The other consequence is that Perry Christie (who refused to bow out gracefully after his 2007 defeat) has been given a new lease on his political life, and the PLP has managed to reschedule its inevitable leadership struggle into the vague medium-term future. Still, it is very likely that Christie will be in the same boat as Ingraham once was once his term draws to a close.
Ingraham’s swan song as prime minister was a time of immense progress and much-needed infrastructural investment. But the fall-out from the Great Recession also made it a time of economic stress for average Bahamians, who expressed their discomfort by voting in sufficient numbers against the party in power.
Christie’s response at the PLP’s Clifford Park victory rally on Monday night was to remark on the “wonderful journey we've been on”, to note that “the storm is now over”, and to promise that his government would actually “perform” this time.

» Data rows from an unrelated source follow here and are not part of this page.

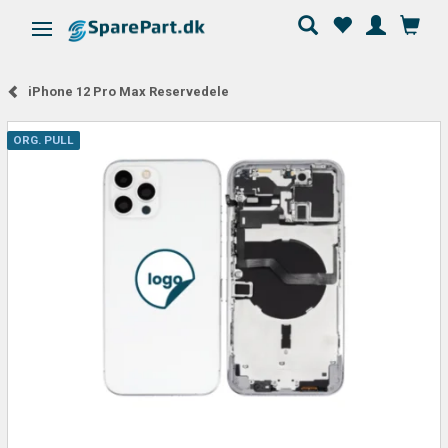
Skifte navigation
iPhone 12 Pro Max Reservedele
ORG. PULL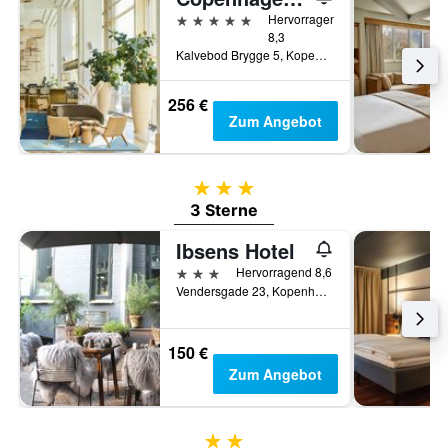
5 Sterne
Hervorragend
8,3
Kalvebod Brygge 5, Kopenhagen, Hovedstaden (Hauptstadtregion), Dänemark
256 €
Zum Angebot
3 Sterne
3 Sterne
Ibsens Hotel
3 Sterne
Hervorragend 8,6
Vendersgade 23, Kopenhagen, Hovedstaden (Hauptstadtregion), Dänemark
150 €
Zum Angebot
2 Sterne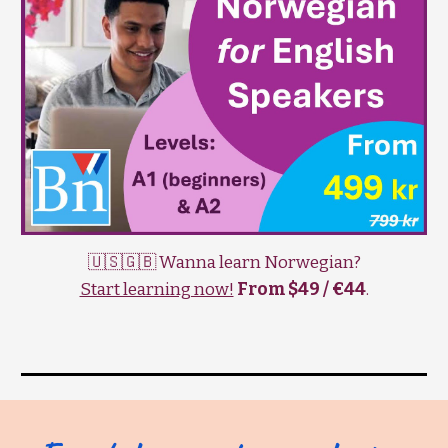
🇺🇸🇬🇧 Wanna learn Norwegian?
Start learning now!
From $49 / €44
.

This election could be considered “a choice between the devil you know, and the devil you know who don't do nothing,” as one wag put it. But Ingraham's hardline style trumped Christie's lackadaisical record in the minds of many voters this time around.
If there is one conclusion we can draw from this election, it is this: “Both political parties have their good times and bad times, only they have them at different times.”
That is a quote from the American writer Will Rogers, referring to American politics.
Now let’s see what happens with BTC and BPC.